En el siglo VI dio inicio un proceso político que pretendía establecer y, por ende, fortalecer, las bases del reino visigodo hispano: estabilidad territorial, una monarquía sólida auspiciada por la nobleza y el vínculo con la iglesia hegemónica.
La política religiosa de Leovigildo estaba destinada a la cohesión y a la creación de un solo estamento clerical con inmediata vinculación a la monarquía; pero resultó un fracaso porque la mayoría de los visigodos eran católicos y Leovigildo quiso imponer la doctrina arriana. Atendiendo a lo sucedido, su hijo y sucesor Recaredo procuró evitar los errores siguiendo una línea de signo diferente; aunque sin renunciar a la unidad de confesión propuesta por Leovigildo, dirigida al arrianismo, su camino de unidad se encaminó hacia la religión católica.
El año 587, a los diez meses de su reinado, Recaredo se convirtió al catolicismo, y ese mismo año, manifestando la celeridad que deseaba imprimir a su política, convocó en Toledo un sínodo de obispos arrianos con el propósito de convertir al pueblo visigodo. La vía elegida por Recaredo fue la persuasión, rechazando las imposiciones violentas; con argumentos convenció al episcopado gótico y acto seguido se produjo la conversión de los magnates, la aristocracia laica toledana, y del pueblo visigodo. Pocas fueron las oposiciones y al cabo vencidas. Recaredo selló en el III Concilio de Toledo la unión entre monarquía e iglesia, configurando una de las llamadas monarquías nacionales surgidas tras la desmembración del Imperio Romano de Occidente. La unión significaba la sacralización del ámbito político y a la vez la secularización de los asuntos religiosos.
Concilio III de Toledo. Códice Vigiliano
Imagen de Biblioteca de El Escorial
El domingo 8 de mayo de 589 registró la jornada de apertura del Concilio III de Toledo.

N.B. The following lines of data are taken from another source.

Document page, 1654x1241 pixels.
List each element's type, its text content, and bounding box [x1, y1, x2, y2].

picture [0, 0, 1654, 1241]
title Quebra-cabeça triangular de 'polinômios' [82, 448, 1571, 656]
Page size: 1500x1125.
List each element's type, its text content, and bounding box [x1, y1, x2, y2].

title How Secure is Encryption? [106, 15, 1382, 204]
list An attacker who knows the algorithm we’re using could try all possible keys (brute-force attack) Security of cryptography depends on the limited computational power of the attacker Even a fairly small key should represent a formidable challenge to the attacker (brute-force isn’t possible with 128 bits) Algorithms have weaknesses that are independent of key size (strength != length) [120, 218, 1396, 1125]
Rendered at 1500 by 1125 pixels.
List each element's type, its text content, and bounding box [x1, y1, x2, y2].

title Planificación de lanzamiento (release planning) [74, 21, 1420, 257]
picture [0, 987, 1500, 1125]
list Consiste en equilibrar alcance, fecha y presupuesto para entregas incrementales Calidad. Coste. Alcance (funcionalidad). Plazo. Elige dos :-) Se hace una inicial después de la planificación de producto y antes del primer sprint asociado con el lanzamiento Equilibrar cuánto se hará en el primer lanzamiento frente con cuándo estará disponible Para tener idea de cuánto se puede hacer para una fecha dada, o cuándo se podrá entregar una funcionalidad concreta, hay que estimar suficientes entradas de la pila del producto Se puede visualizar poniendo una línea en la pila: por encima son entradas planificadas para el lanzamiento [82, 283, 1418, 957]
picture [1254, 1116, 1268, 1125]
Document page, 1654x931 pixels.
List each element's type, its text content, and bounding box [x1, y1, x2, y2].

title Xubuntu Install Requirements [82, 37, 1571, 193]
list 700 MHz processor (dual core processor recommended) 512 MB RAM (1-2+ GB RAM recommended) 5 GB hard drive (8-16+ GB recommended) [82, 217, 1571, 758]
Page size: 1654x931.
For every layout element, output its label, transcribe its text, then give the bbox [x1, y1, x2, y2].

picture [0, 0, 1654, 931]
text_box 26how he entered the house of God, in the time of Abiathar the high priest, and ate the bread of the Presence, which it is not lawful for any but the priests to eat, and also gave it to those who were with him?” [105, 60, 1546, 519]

En el concilio se leyó la profesión de fe de Recaredo en la que se adhería al dogma formulado por los cuatro primeros concilios ecuménicos. “Habiendo el mismo rey gloriosísimo, en virtud de la sinceridad de su fe, mandado reunir el concilio de todos los obispos de sus dominios para que se alegraran en el Señor de su conversión y por la de la raza de los godos”. Recaredo aparecía como el promotor de la conversión de los godos, y los padres conciliares lo aclamaron con el título de conquistador de nuevos pueblos para la Iglesia católica. El concilio promulgó cánones de índole disciplinar y administrativa y en su clausura Leandro (san Leandro), obispo de Sevilla, leyó una homilía de acción de gracias.
Leandro y Eutropio Servitano (san Eutropio), obispo de Valencia, fueron los inspiradores del Concilio III de Toledo, según la Crónica escrita por Juan de Bíclaro, el abad Biclarense; ellos dos promovieron la celebración, para conmemorar la conversión de los visigodos, y organizaron la asamblea. Un hito para la Iglesia universal, en definitiva.
La recepción de los conversos visigodos fue rápida y cómoda: bastó administrar a los nuevos fieles la confirmación y una bendición o imposición de manos; fue innecesario rebautizarlos. El clero arriano también fue incorporado a la jerarquía católica con el mismo grado que sus miembros tenían, a condiciones de que aceptaran observar las exigencias de la disciplina católica y en particular el celibato. Pero se hizo precisa una nueva colación del sacramento del Orden, puesto que las ordenanzas arrianas quedaron invalidadas. Estas normas se registran en los cánones del Concilio III de Toledo y del Concilio II de Zaragoza, celebrado el año 592.
III Concilio de Toledo. Obra de José Martí y Monsó en 1862.
Imagen de Museo del Prado
El más famoso canon probablemente sea el número XVIII, por cuanto ejemplifica la nueva situación de las relaciones entre la Iglesia y el Estado; en él se dictamina la reunión anual del concilio y establece, entre otros capítulos, que jueces y recaudadores del fisco formen parte del concilio. Las rúbricas de los setenta y dos obispos, o de los vicarios que los representaban, determinan la fijación de los castigos por el incumplimiento de las prescripciones.